DATASET EXCERPTS:

______

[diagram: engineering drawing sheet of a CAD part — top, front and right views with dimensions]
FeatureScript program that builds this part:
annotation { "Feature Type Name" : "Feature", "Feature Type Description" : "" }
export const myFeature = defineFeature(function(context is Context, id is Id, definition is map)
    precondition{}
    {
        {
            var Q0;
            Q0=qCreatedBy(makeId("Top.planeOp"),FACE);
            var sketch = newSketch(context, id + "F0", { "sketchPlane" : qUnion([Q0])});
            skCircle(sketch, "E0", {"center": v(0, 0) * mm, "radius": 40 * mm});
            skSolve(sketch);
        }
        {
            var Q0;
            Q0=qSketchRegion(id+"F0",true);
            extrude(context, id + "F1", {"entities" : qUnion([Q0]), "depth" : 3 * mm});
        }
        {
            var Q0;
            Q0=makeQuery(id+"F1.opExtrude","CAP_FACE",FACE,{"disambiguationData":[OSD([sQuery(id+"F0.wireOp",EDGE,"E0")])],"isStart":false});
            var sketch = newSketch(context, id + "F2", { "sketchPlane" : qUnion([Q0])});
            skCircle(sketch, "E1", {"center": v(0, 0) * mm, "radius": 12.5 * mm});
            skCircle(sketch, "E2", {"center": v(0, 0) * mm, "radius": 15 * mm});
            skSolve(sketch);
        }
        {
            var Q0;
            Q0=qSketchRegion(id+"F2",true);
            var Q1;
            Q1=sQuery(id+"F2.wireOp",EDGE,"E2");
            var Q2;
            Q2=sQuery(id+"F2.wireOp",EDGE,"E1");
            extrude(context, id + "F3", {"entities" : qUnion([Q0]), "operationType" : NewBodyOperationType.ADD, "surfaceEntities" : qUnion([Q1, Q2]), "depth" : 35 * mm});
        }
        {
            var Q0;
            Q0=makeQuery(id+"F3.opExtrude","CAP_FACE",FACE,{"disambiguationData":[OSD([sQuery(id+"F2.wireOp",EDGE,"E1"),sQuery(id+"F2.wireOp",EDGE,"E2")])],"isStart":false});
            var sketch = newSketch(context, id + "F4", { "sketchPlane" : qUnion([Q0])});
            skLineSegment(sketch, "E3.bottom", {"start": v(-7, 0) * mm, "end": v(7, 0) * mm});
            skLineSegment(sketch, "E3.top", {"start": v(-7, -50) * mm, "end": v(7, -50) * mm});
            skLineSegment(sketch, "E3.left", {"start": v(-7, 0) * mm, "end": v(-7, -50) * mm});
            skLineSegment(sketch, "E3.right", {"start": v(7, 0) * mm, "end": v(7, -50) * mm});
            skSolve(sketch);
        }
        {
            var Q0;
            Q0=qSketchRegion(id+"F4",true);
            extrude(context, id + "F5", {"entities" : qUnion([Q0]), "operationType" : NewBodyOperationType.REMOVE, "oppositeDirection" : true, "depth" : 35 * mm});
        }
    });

______

TASK TO CARRY OUT: Locate each line in the items above that contains the string "true", and copy those lines out. Matching is case-sensitive.

ANSWER BELOW:
            Q0=qSketchRegion(id+"F0",true);
            Q0=qSketchRegion(id+"F2",true);
            Q0=qSketchRegion(id+"F4",true);
            extrude(context, id + "F5", {"entities" : qUnion([Q0]), "operationType" : NewBodyOperationType.REMOVE, "oppositeDirection" : true, "depth" : 35 * mm});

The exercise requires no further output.